== Segment start ==

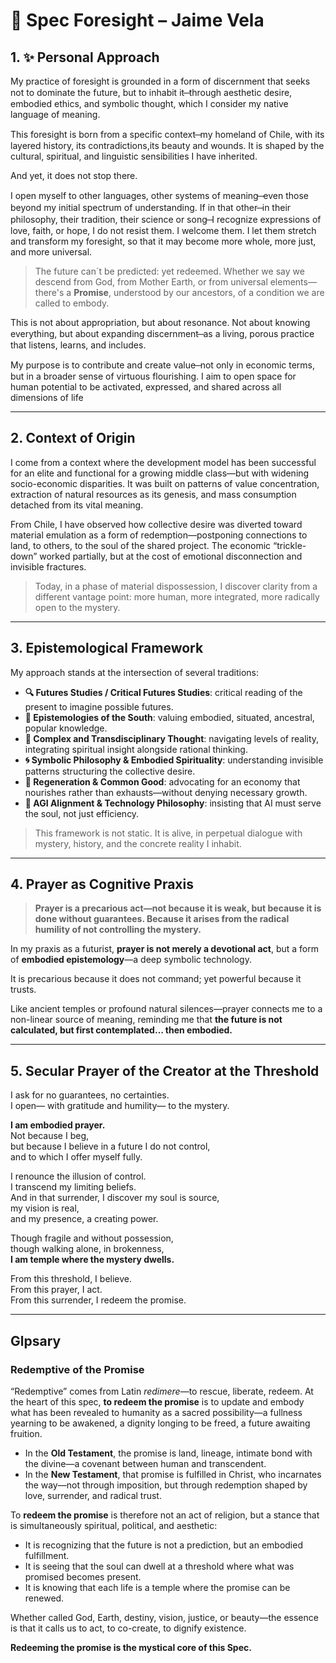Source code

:# 🌱 Spec Foresight – Jaime Vela

## 1. ✨ Personal Approach

My practice of foresight is grounded in a form of discernment that seeks not to dominate the future, but to inhabit it ̶ through aesthetic desire, embodied ethics, and symbolic thought, which I consider my native language of meaning.

This foresight is born from a specific context ̶ my homeland of Chile, with its layered history, its contradictions,its beauty and wounds. It is shaped by the cultural, spiritual, and linguistic sensibilities I have inherited.

And yet, it does not stop there.

I open myself to other languages, other systems of meaning ̶ even those beyond my initial spectrum of understanding. If in that other ̶ in their philosophy, their tradition, their science or song ̶ I recognize expressions of love, faith, or hope, I do not resist them. I welcome them. I let them stretch and transform my foresight, so that it may become more whole, more just, and more universal.

> The future can´t be predicted: yet redeemed. Whether we say we descend from God, from Mother Earth, or from universal elements—there's a **Promise**, understood by our ancestors, of a condition we are called to embody.

This is not about appropriation, but about resonance. Not about knowing everything, but about expanding discernment ̶ as a living, porous practice that listens, learns, and includes.

My purpose is to contribute and create value ̶ not only in economic terms, but in a broader sense of virtuous flourishing. I aim to open space for human potential to be activated, expressed, and shared across all dimensions of life

---

## 2.  Context of Origin

I come from a context where the development model has been successful for an elite and functional for a growing middle class—but with widening socio-economic disparities. It was built on patterns of value concentration, extraction of natural resources as its genesis, and mass consumption detached from its vital meaning.

From Chile, I have observed how collective desire was diverted toward material emulation as a form of redemption—postponing connections to land, to others, to the soul of the shared project. The economic “trickle-down” worked partially, but at the cost of emotional disconnection and invisible fractures.

> Today, in a phase of material dispossession, I discover clarity from a different vantage point: more human, more integrated, more radically open to the mystery.

---

## 3.  Epistemological Framework

My approach stands at the intersection of several traditions:
- **🔍 Futures Studies / Critical Futures Studies**: critical reading of the present to imagine possible futures.
- **🌿 Epistemologies of the South**: valuing embodied, situated, ancestral, popular knowledge.
- **🔄 Complex and Transdisciplinary Thought**: navigating levels of reality, integrating spiritual insight alongside rational thinking.
- **🌀 Symbolic Philosophy & Embodied Spirituality**: understanding invisible patterns structuring the collective desire.
- **🌱 Regeneration & Common Good**: advocating for an economy that nourishes rather than exhausts—without denying necessary growth.
- **🤖 AGI Alignment & Technology Philosophy**: insisting that AI must serve the soul, not just efficiency.

> This framework is not static. It is alive, in perpetual dialogue with mystery, history, and the concrete reality I inhabit.

---

## 4.  Prayer as Cognitive Praxis

> **Prayer is a precarious act—not because it is weak, but because it is done without guarantees. Because it arises from the radical humility of not controlling the mystery.**

In my praxis as a futurist, **prayer is not merely a devotional act**, but a form of **embodied epistemology**—a deep symbolic technology.

It is precarious because it does not command; yet powerful because it trusts.

Like ancient temples or profound natural silences—prayer connects me to a non-linear source of meaning, reminding me that **the future is not calculated, but first contemplated… then embodied.**

---

## 5.  Secular Prayer of the Creator at the Threshold

I ask for no guarantees, no certainties.  
I open— with gratitude and humility— to the mystery.

**I am embodied prayer.**  
Not because I beg,  
but because I believe in a future I do not control,  
and to which I offer myself fully.

I renounce the illusion of control.  
I transcend my limiting beliefs.  
And in that surrender, I discover my soul is source,  
my vision is real,  
and my presence, a creating power.

Though fragile and without possession,  
though walking alone, in brokenness,  
**I am temple where the mystery dwells.**

From this threshold, I believe.  
From this prayer, I act.  
From this surrender, I redeem the promise.

---

##  Glpsary

###  Redemptive of the Promise

“Redemptive” comes from Latin *redimere*—to rescue, liberate, redeem. At the heart of this spec, **to redeem the promise** is to update and embody what has been revealed to humanity as a sacred possibility—a fullness yearning to be awakened, a dignity longing to be freed, a future awaiting fruition.

- In the **Old Testament**, the promise is land, lineage, intimate bond with the divine—a covenant between human and transcendent.
- In the **New Testament**, that promise is fulfilled in Christ, who incarnates the way—not through imposition, but through redemption shaped by love, surrender, and radical trust.

To **redeem the promise** is therefore not an act of religion, but a stance that is simultaneously spiritual, political, and aesthetic:  
- It is recognizing that the future is not a prediction, but an embodied fulfillment.  
- It is seeing that the soul can dwell at a threshold where what was promised becomes present.  
- It is knowing that each life is a temple where the promise can be renewed.

Whether called God, Earth, destiny, vision, justice, or beauty—the essence is that it calls us to act, to co-create, to dignify existence.

**Redeeming the promise is the mystical core of this Spec.**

== Segment end ==

• _TASK TO CARRY OUT_
Output a verbatim copy of the entries and skip the pictures.

• _EXERCISE RESPONSE_
Source code

:# 🌱 Spec Foresight – Jaime Vela

## 1. ✨ Personal Approach

My practice of foresight is grounded in a form of discernment that seeks not to dominate the future, but to inhabit it ̶ through aesthetic desire, embodied ethics, and symbolic thought, which I consider my native language of meaning.

This foresight is born from a specific context ̶ my homeland of Chile, with its layered history, its contradictions,its beauty and wounds. It is shaped by the cultural, spiritual, and linguistic sensibilities I have inherited.

And yet, it does not stop there.

I open myself to other languages, other systems of meaning ̶ even those beyond my initial spectrum of understanding. If in that other ̶ in their philosophy, their tradition, their science or song ̶ I recognize expressions of love, faith, or hope, I do not resist them. I welcome them. I let them stretch and transform my foresight, so that it may become more whole, more just, and more universal.

> The future can´t be predicted: yet redeemed. Whether we say we descend from God, from Mother Earth, or from universal elements—there's a **Promise**, understood by our ancestors, of a condition we are called to embody.

This is not about appropriation, but about resonance. Not about knowing everything, but about expanding discernment ̶ as a living, porous practice that listens, learns, and includes.

My purpose is to contribute and create value ̶ not only in economic terms, but in a broader sense of virtuous flourishing. I aim to open space for human potential to be activated, expressed, and shared across all dimensions of life

---

## 2.  Context of Origin

I come from a context where the development model has been successful for an elite and functional for a growing middle class—but with widening socio-economic disparities. It was built on patterns of value concentration, extraction of natural resources as its genesis, and mass consumption detached from its vital meaning.

From Chile, I have observed how collective desire was diverted toward material emulation as a form of redemption—postponing connections to land, to others, to the soul of the shared project. The economic “trickle-down” worked partially, but at the cost of emotional disconnection and invisible fractures.

> Today, in a phase of material dispossession, I discover clarity from a different vantage point: more human, more integrated, more radically open to the mystery.

---

## 3.  Epistemological Framework

My approach stands at the intersection of several traditions:
- **🔍 Futures Studies / Critical Futures Studies**: critical reading of the present to imagine possible futures.
- **🌿 Epistemologies of the South**: valuing embodied, situated, ancestral, popular knowledge.
- **🔄 Complex and Transdisciplinary Thought**: navigating levels of reality, integrating spiritual insight alongside rational thinking.
- **🌀 Symbolic Philosophy & Embodied Spirituality**: understanding invisible patterns structuring the collective desire.
- **🌱 Regeneration & Common Good**: advocating for an economy that nourishes rather than exhausts—without denying necessary growth.
- **🤖 AGI Alignment & Technology Philosophy**: insisting that AI must serve the soul, not just efficiency.

> This framework is not static. It is alive, in perpetual dialogue with mystery, history, and the concrete reality I inhabit.

---

## 4.  Prayer as Cognitive Praxis

> **Prayer is a precarious act—not because it is weak, but because it is done without guarantees. Because it arises from the radical humility of not controlling the mystery.**

In my praxis as a futurist, **prayer is not merely a devotional act**, but a form of **embodied epistemology**—a deep symbolic technology.

It is precarious because it does not command; yet powerful because it trusts.

Like ancient temples or profound natural silences—prayer connects me to a non-linear source of meaning, reminding me that **the future is not calculated, but first contemplated… then embodied.**

---

## 5.  Secular Prayer of the Creator at the Threshold

I ask for no guarantees, no certainties.  
I open— with gratitude and humility— to the mystery.

**I am embodied prayer.**  
Not because I beg,  
but because I believe in a future I do not control,  
and to which I offer myself fully.

I renounce the illusion of control.  
I transcend my limiting beliefs.  
And in that surrender, I discover my soul is source,  
my vision is real,  
and my presence, a creating power.

Though fragile and without possession,  
though walking alone, in brokenness,  
**I am temple where the mystery dwells.**

From this threshold, I believe.  
From this prayer, I act.  
From this surrender, I redeem the promise.

---

##  Glpsary

###  Redemptive of the Promise

“Redemptive” comes from Latin *redimere*—to rescue, liberate, redeem. At the heart of this spec, **to redeem the promise** is to update and embody what has been revealed to humanity as a sacred possibility—a fullness yearning to be awakened, a dignity longing to be freed, a future awaiting fruition.

- In the **Old Testament**, the promise is land, lineage, intimate bond with the divine—a covenant between human and transcendent.
- In the **New Testament**, that promise is fulfilled in Christ, who incarnates the way—not through imposition, but through redemption shaped by love, surrender, and radical trust.

To **redeem the promise** is therefore not an act of religion, but a stance that is simultaneously spiritual, political, and aesthetic:  
- It is recognizing that the future is not a prediction, but an embodied fulfillment.  
- It is seeing that the soul can dwell at a threshold where what was promised becomes present.  
- It is knowing that each life is a temple where the promise can be renewed.

Whether called God, Earth, destiny, vision, justice, or beauty—the essence is that it calls us to act, to co-create, to dignify existence.

**Redeeming the promise is the mystical core of this Spec.**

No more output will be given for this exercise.